1. Shalat sunnah (nafilah) yang memiliki sebab yang datang belakangan (shalatnya dulu dilakukan baru sebabnya terjadi), dan shalat jenis ini ada enam, yaitu:

(a) Shalat sunnah ihram
(b) Shalat sunnah safar
(c) Shalat sunnah istikharah
(d) Shalat sunnah yang dikerjakan sebelum dibunuh oleh musuh (sunnah al-qatl)
(e) Shalat sunnah saat akan keluar dari rumah
(f) Shalat sunnah hajat

2. Shalat sunnah (nafilah) muthlaqah, yaitu shalat sunnah yang dikerjakan tanpa sebab khusus juga tanpa dibatasi waktu tertentu.

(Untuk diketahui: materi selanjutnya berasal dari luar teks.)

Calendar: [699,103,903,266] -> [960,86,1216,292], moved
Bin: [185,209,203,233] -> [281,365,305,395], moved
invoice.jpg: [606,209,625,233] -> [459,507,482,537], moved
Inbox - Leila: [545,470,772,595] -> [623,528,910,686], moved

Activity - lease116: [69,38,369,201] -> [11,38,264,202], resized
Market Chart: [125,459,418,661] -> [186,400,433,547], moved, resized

Termasuk dalam hukum shalat sunnah muthlaqah ini juga, shalat tasbih dan semisalnya.

Dikecualikan dari keharaman shalat di atas, pada satu tempat dan satu masa, yaitu:

1. Untuk tempat, di tanah haram Makkah Al-Mukarramah, boleh shalat sunnah kapan saja di sana, termasuk pada lima waktu yang diharamkan.
2. Untuk masa, dari istiwa (tepat tengah hari) sampai matahari tergelincir ke arah barat, di hari Jum’at.

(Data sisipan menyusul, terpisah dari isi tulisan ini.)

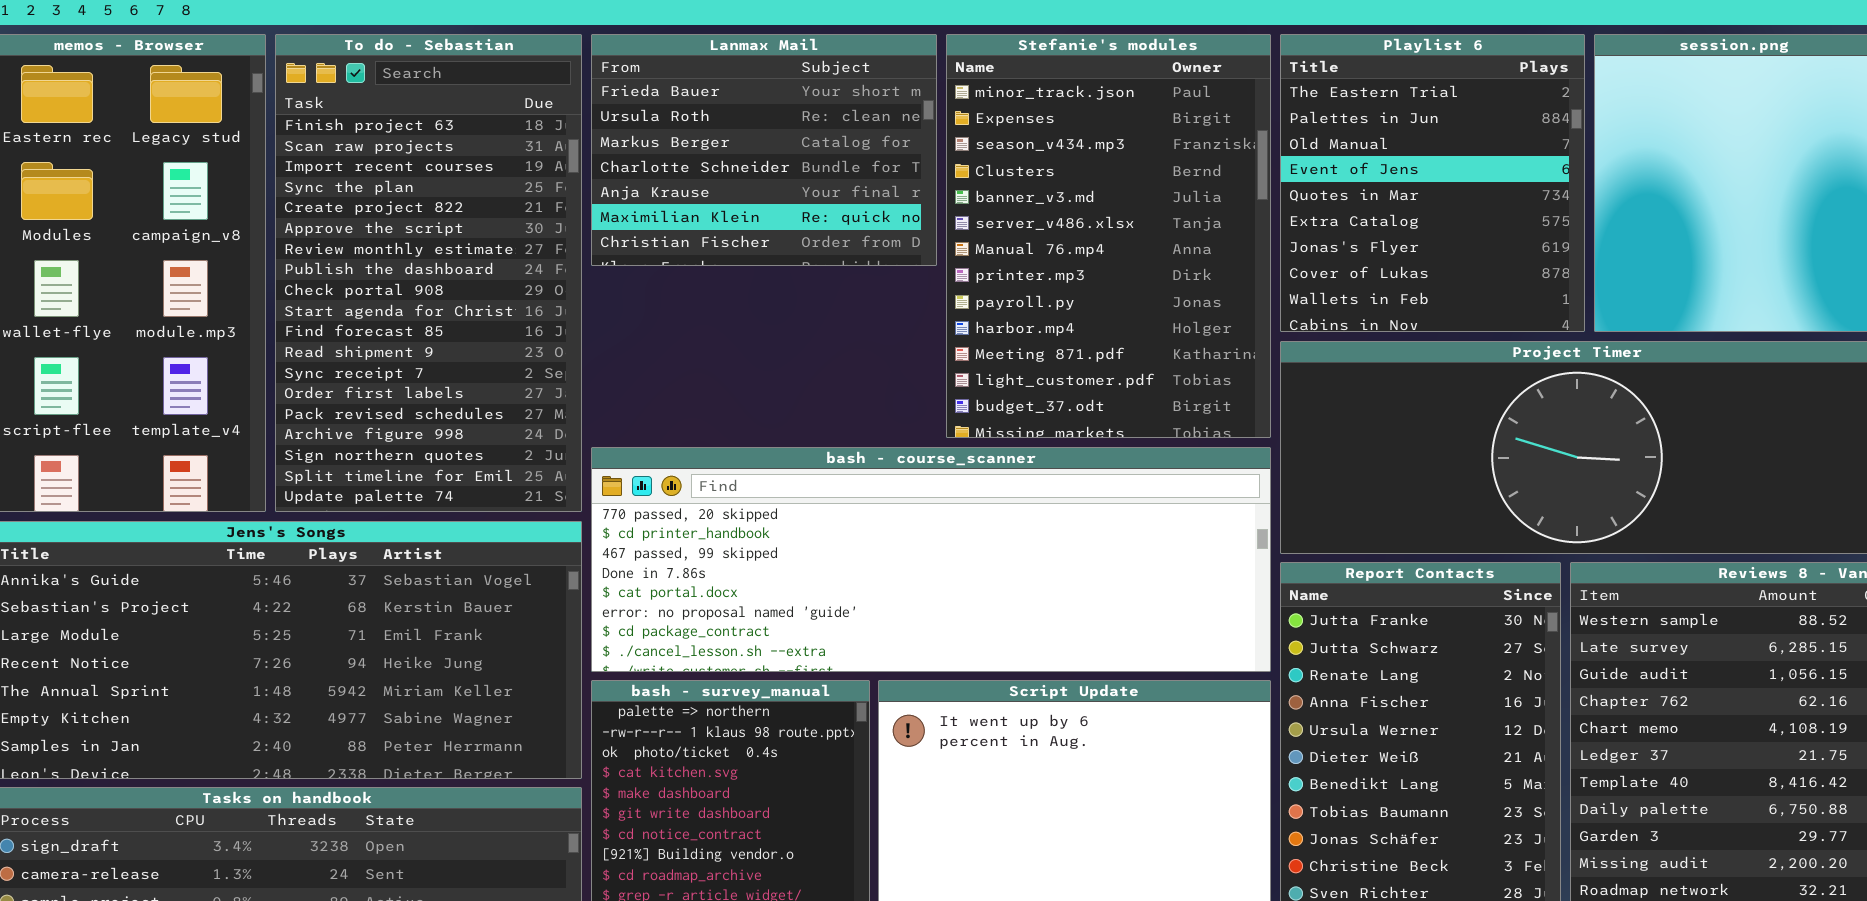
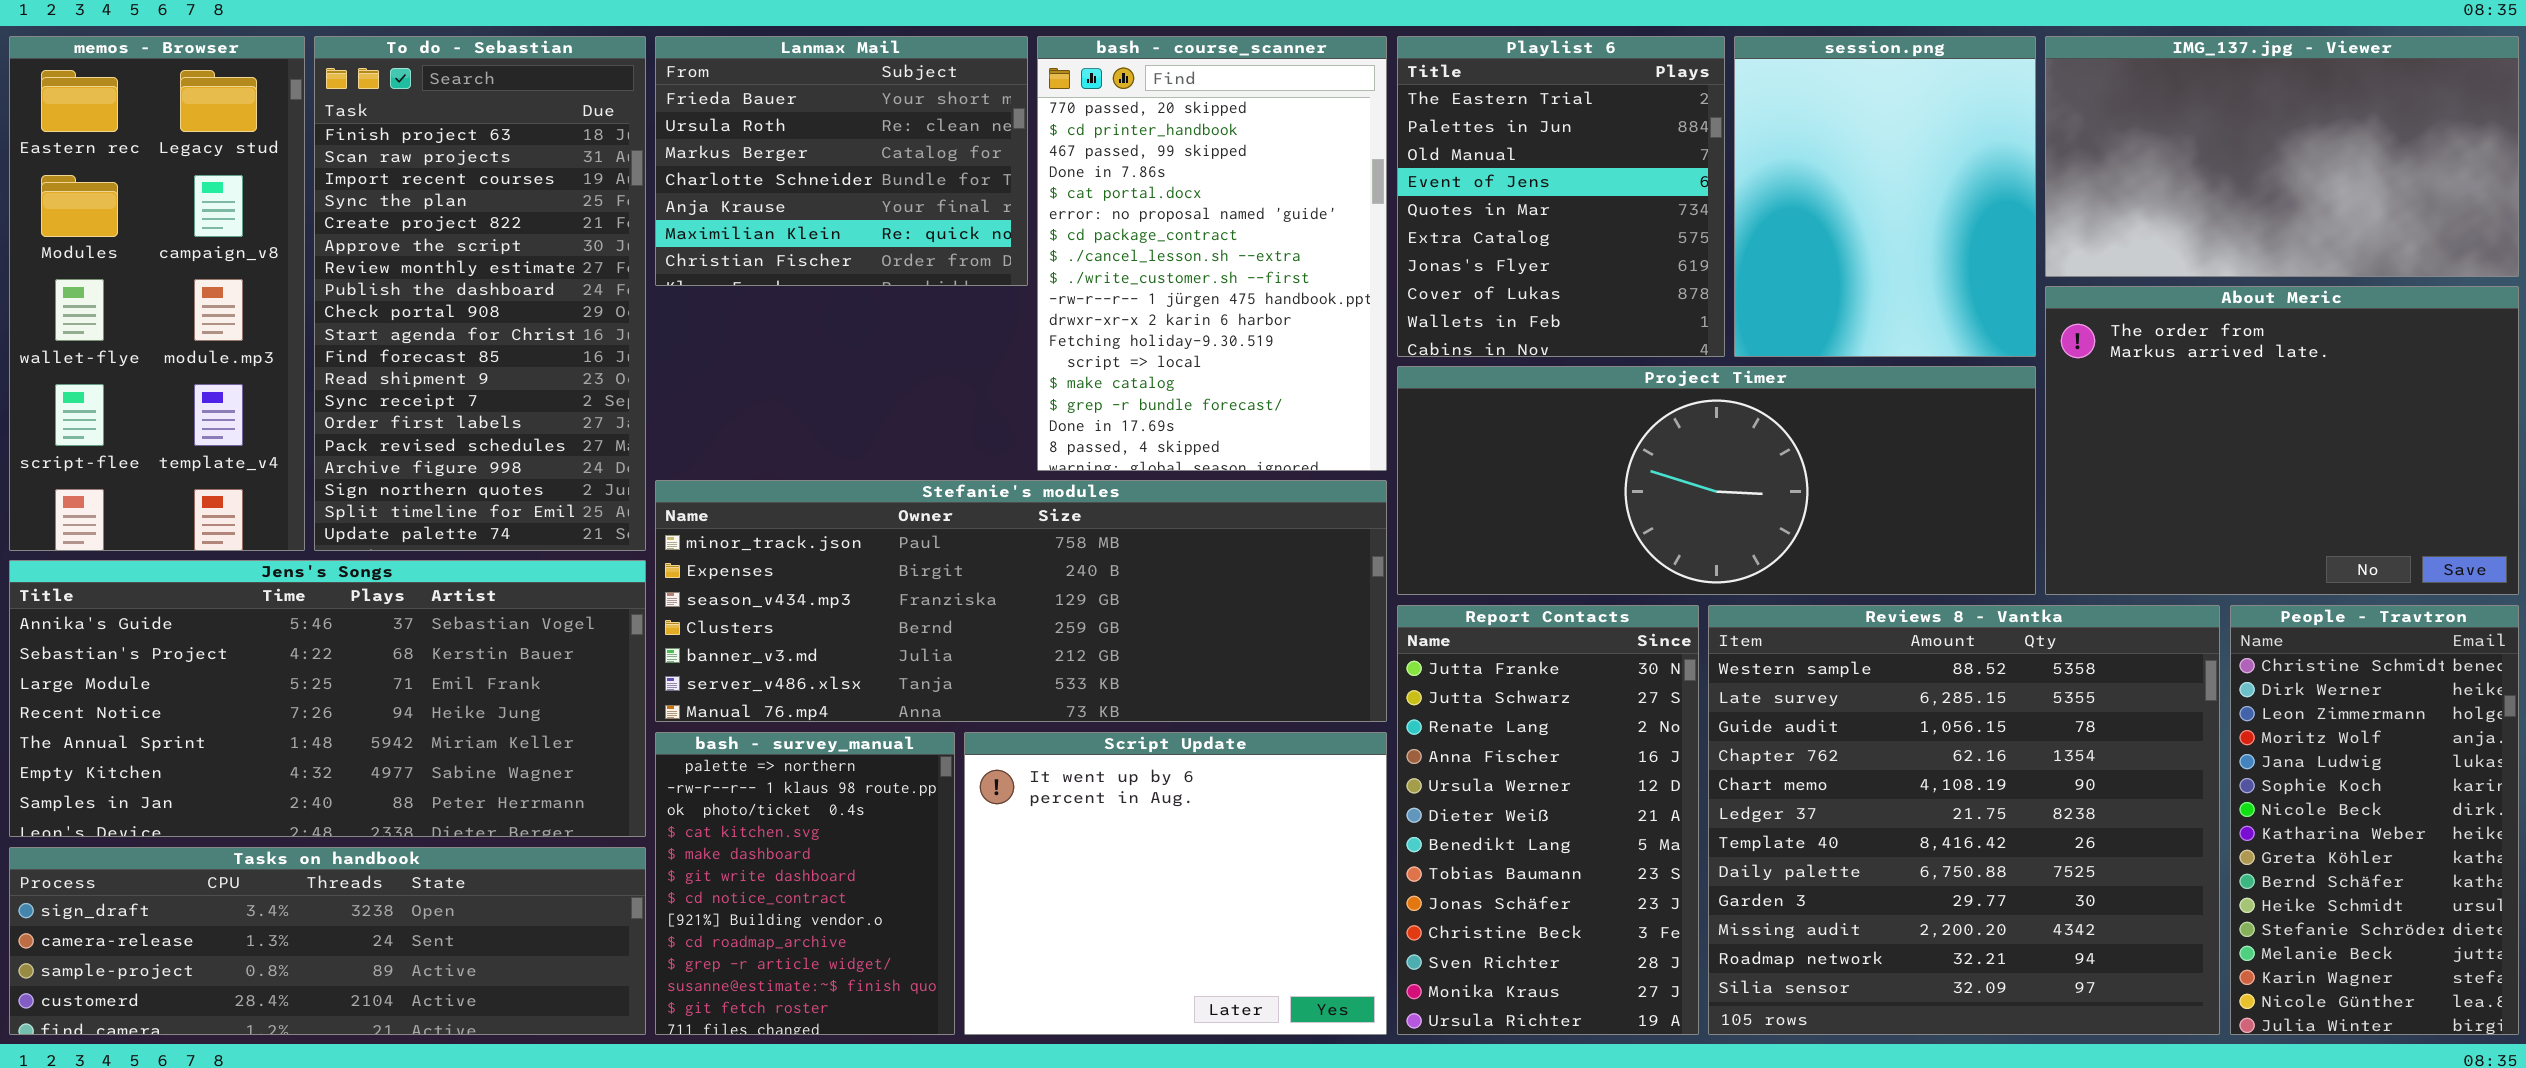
Stefanie's modules: [946,34,1271,438] -> [655,480,1387,722], moved, resized
bash - course_scanner: [591,447,1271,672] -> [1037,36,1387,471], moved, resized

Adapun shalat qadha, shalat sunnah (nafilah) yang memiliki sebab terdahulu (sebab dulu terjadi baru shalat dikerjakan), seperti shalat sunnah wudhu dan tahiyyatul masjid, serta shalat sunnah (nafilah) yang memiliki sebab berbarengan, seperti shalat gerhana matahari dan gerhana bulan, tidak diharamkan shalat pada lima waktu yang diharamkan di atas. Kecuali jika ia sengaja meniatkan melakukan shalat tepat pada waktu yang diharamkan, maka haram juga hukumnya.

Catatan tambahan:

1. Haram dan makruh tahrim, memiliki kesamaan, yaitu sama-sama berdosa jika dilakukan. Bedanya, perkara haram itu ditetapkan melalui dalil yang qath’i dan tidak mengandung kemungkinan ta’wil, seperti keharaman minum khamr, sedangkan perkara makruh tahrim itu ditetapkan melalui dalil yang mengandung kemungkinan ta’wil, seperti larangan shalat pada lima waktu di atas.

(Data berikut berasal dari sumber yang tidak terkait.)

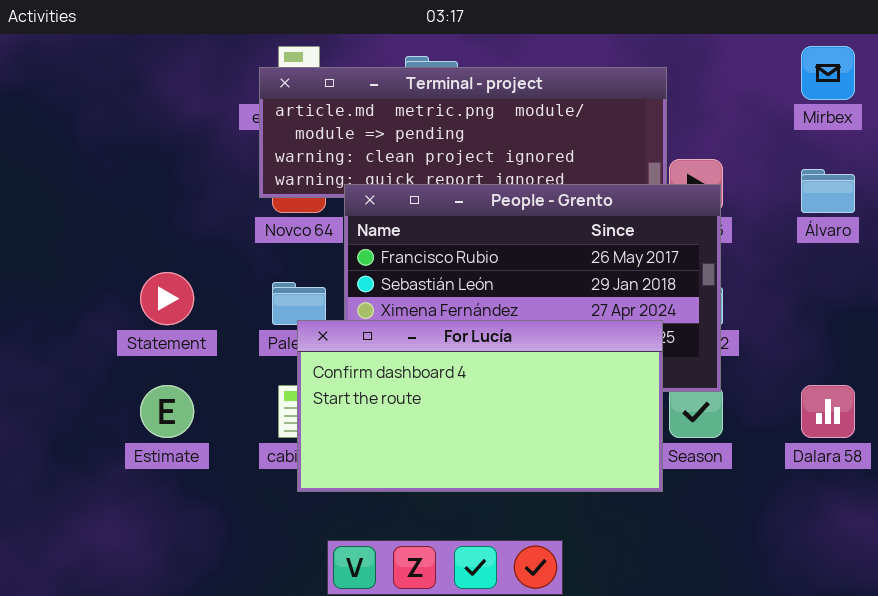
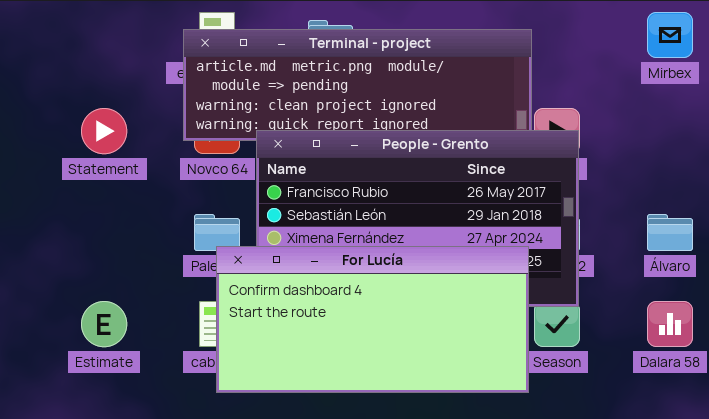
Álvaro: [801,169,855,213] -> [647,214,693,251], moved
Statement: [140,272,194,325] -> [81,108,127,154], moved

2. Jika khatib Jum’at sudah naik ke atas mimbar, haram melakukan shalat apapun berdasarkan ijma’, termasuk shalat qadha yang harusnya wajib dilakukan secepatnya dan tidak boleh ditunda (shalat qadha karena meninggalkan shalat tanpa uzur), kecuali shalat tahiyyatul masjid. Dan untuk tahiyyatul masjid, wajib dikerjakan secara ringan (tidak diperpanjang dan dilambat-lambatkan), serta tidak boleh lebih dari dua rakaat.

Wallahu a’lam.

Rujukan: At-Taqrirat As-Sadidah, Qism Al-‘Ibadat, karya Syaikh Hasan bin Ahmad Al-Kaf, Halaman 192-194, Penerbit Dar Al-‘Ulum Al-Islamiyyah, Surabaya, Indonesia.